We plunge into the second volume of Miguel GomesArabian Nights without the introductory support of prologues. Only the familiar yellow titles remind us that what we’re about to see is not an adaptation, but an inspiration. Told through fictionalized accounts of actual events that occurred in Portugal between 2013 and 2014, events which left many citizens even more impoverished than before. As soon as The Desolate One ended, only a few fully formed thoughts rose out of the rubble left of my mind. Namely, I silently thanked the director for dividing Arabian Nights into three volumes, for it would be highly detrimental to the overall experience if the audience were tasked with watching all six hours in one sitting.

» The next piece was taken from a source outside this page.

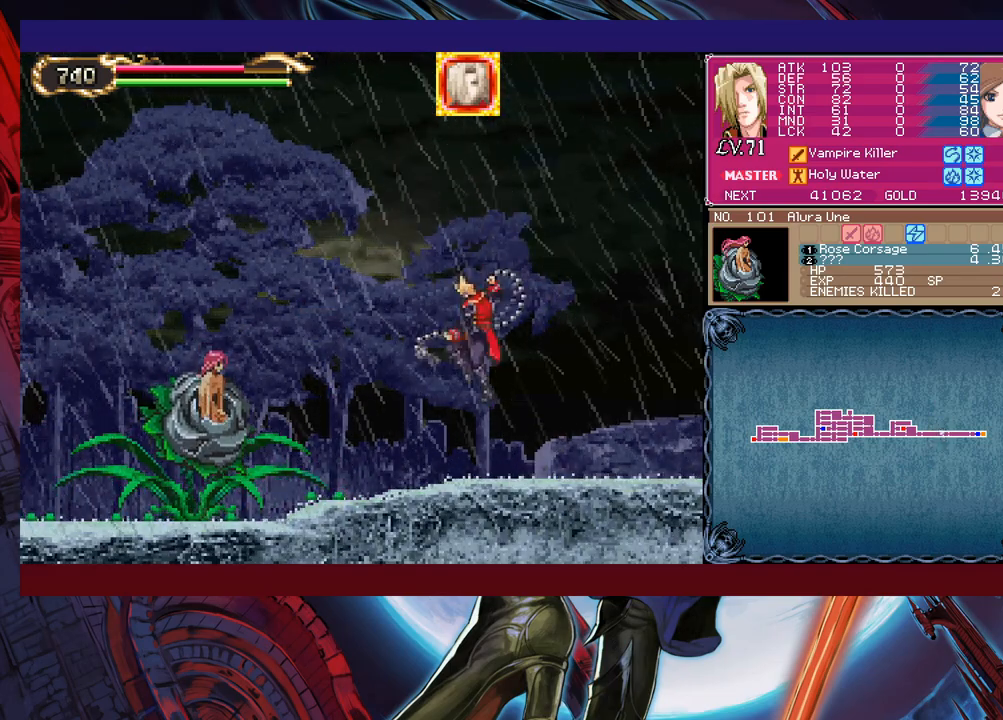
{"buttons": [], "left_stick": "center", "events": []}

Partitioned into individual stories—some with multiple narrative tangents of their own—the cinematic wealth of information in Arabian Nights is best digested in fragmented doses. The Desolate One, with its three vastly varied reflections of soul-squeezing desolation, might turn out to be the most emblematic of this richness. A point which—unless I find Volume 3 to be some otherworldly masterpiece—no doubt played a part in selecting this particular volume as Portugal’s Oscar entry for Best Foreign Language Film. For even the most emotionally barren tale here, about a reclusive villager of ill-repute on the run from local authorities, is draped in pensive mystery and fried in sun-dried humor. Simao (Chico Chapas) is a son of a bitch, and part of a population of people who are rarely represented on screen. Throughout his story, Gomes constantly pits our perceptions of him and his actions (often bizarre but harmless) with legendary rumors of evil and violence about him, including the reason why the authorities are hounding him. It’s a story of evil full of curiosities, imbued in the kind of lonesomeness found under the surface of so many Westerns.

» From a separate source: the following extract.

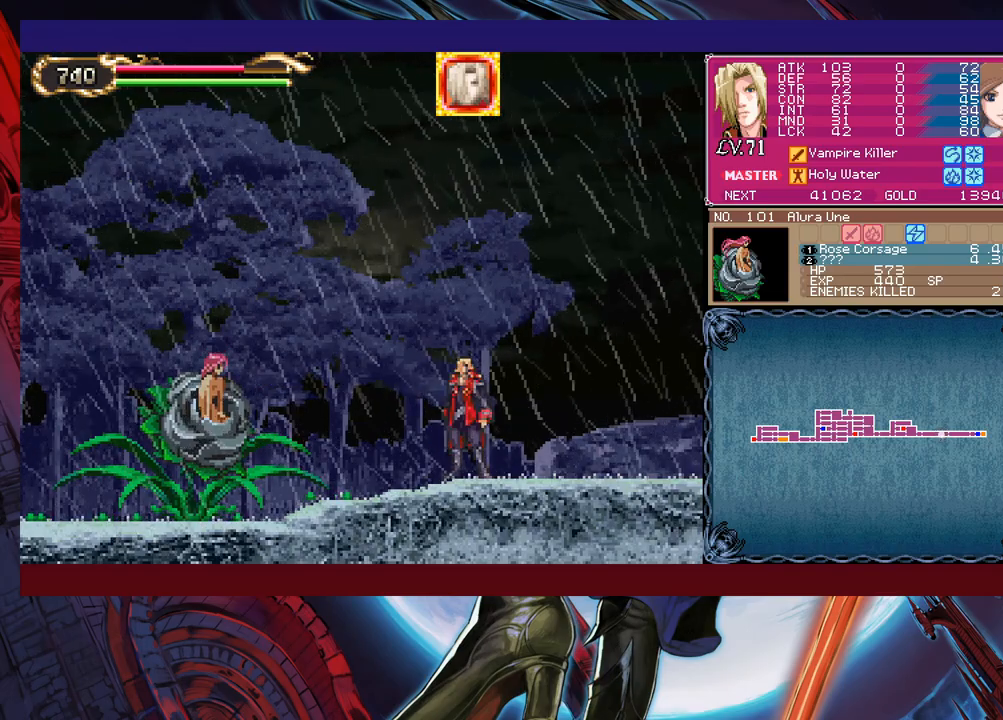
{"buttons": [], "left_stick": "center", "events": [[17, "left_stick", "left"], [183, "X", "down"], [333, "X", "up"], [333, "left_stick", "center"]]}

The second story, with a Judge (Luísa Cruz, pulling off the most memorable performance in Arabian Nights so far) presiding over a case that gets ridiculously out of hand is, in all respects, an intense masterpiece of imagination. Arabian Nights hits the peak of its seductive powers in ‘The Tears of the Judge’ from the increasingly bizarre buildup of crimes and passive-aggressive blame-avoidance and Sayombhu Mukdeeprom’s purplish tinctures cinematography which adds to the phantasmagoria in the air. This chapter is the epicenter of the entire piece. The Portuguese court system gets a fantastical make-over in this story; a smorgasbord of cultures, traditions, time periods, and social classes. It’s bonkers magic realism with an endless lifespan, peppered with mercurial humor, and momentous beyond words.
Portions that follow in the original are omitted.